I am looking forward to Stage Door next week, along with Holiday they are my favorites of her early filmography.

March 20, 2014 | Unregistered Commenterjoel6

Oh Anne Marie! This is so illuminating, and what you had to do to get us to this point!

I'm immediately struck by the fact that she really was NOT boxoffice poison through these years. I mean, she's not boxoffice, what, candy either, but her movies rarely lost money. Even the "duds" are mostly washouts. I'd say she's more like boxoffice oatmeal, or overboiled lima beans.

Sylvia Scarlett is considered a notorious bomb, but looking back at it, it's only just a money loser. I guess "they" tried putting Kate in pants and look where it got them? Back to the victorian era frippery.

Spitfire made money! And The Little Minister! And Mary of Scotland! Unbelievable looking back on it through 21st Century Eyes. I can even understand why they asked her to make Mother Carey's Chickens, after all Spitfire was a bigger hit than Bringing Up Baby.

About the "old" and "young" photos of Kate that you posted. I can't get over how much the "old" photo of Kate really does sort of look like a version of Kate circa Guess Who's Coming To Dinner. Maybe it's the head tilt? Or the weepy eyes? Both things that were part of Kate by that time (possibly to hide her physical tremor?). And the "young and beautiful" Kate looks like someone you would never want to hang out with at a party. So calculated.

It's been years since I've watched this movie and I can honestly say I remember virtually nothing about it except that it was bad and a complete waste of everyone's talents. How could Kate have been considered anything but a "good for you" actress when her movies were so unenjoyable?

Well Stage Door is one of my very favorites so I'd love to see it again. Just not sure how to pull that off since I don't have any of that fancy internet/netflix stuff out here in Spitfireland. :-)

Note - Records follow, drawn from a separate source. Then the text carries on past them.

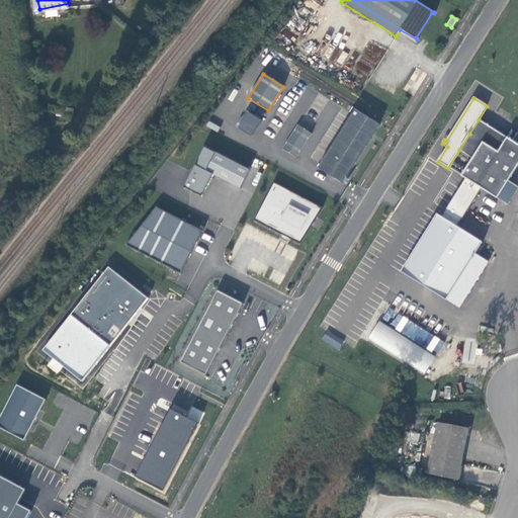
[(84,113),(85,106),(67,104),(67,111),(84,113)]
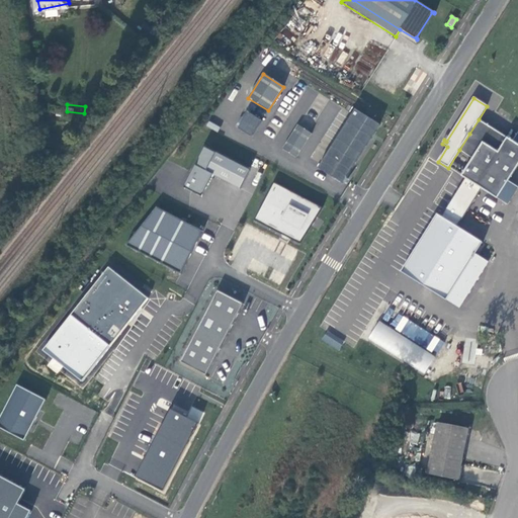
[(261,121),(248,113),(238,130),(251,138),(261,121)]
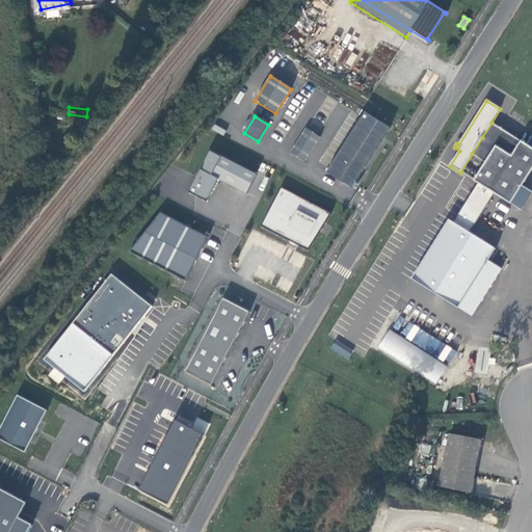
[(384,135),(361,120),(340,152),(365,167),(384,135)]
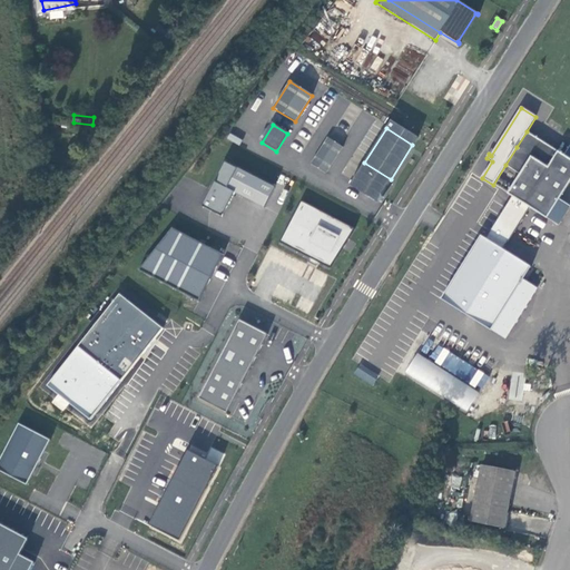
[(527,131),(517,147),(520,149),(530,134),(527,131)]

March 20, 2014 | Unregistered CommenterDave in Alamitos Beach

joel6 - that is the strangest list of favourite actresses I've ever seen. This is a good thing.

March 20, 2014 | Unregistered Commentergoran

QUALITY STREET is sort of a silly movie, but I don't find it objectionable. It's biggest fault, I think, is that it's really forgettable but while watching it's fine even enjoyable at times. Kate, like the brief Joan appearance and Fay are enjoyable but nothing to write home about. I might even call it "fun".

(And after the ahead of its time SYLVIA SCARLETT it's not hard to see why she agreed to the easiness of QUALITY STREET.)

April 10, 2014 | Unregistered CommenterAndrew K.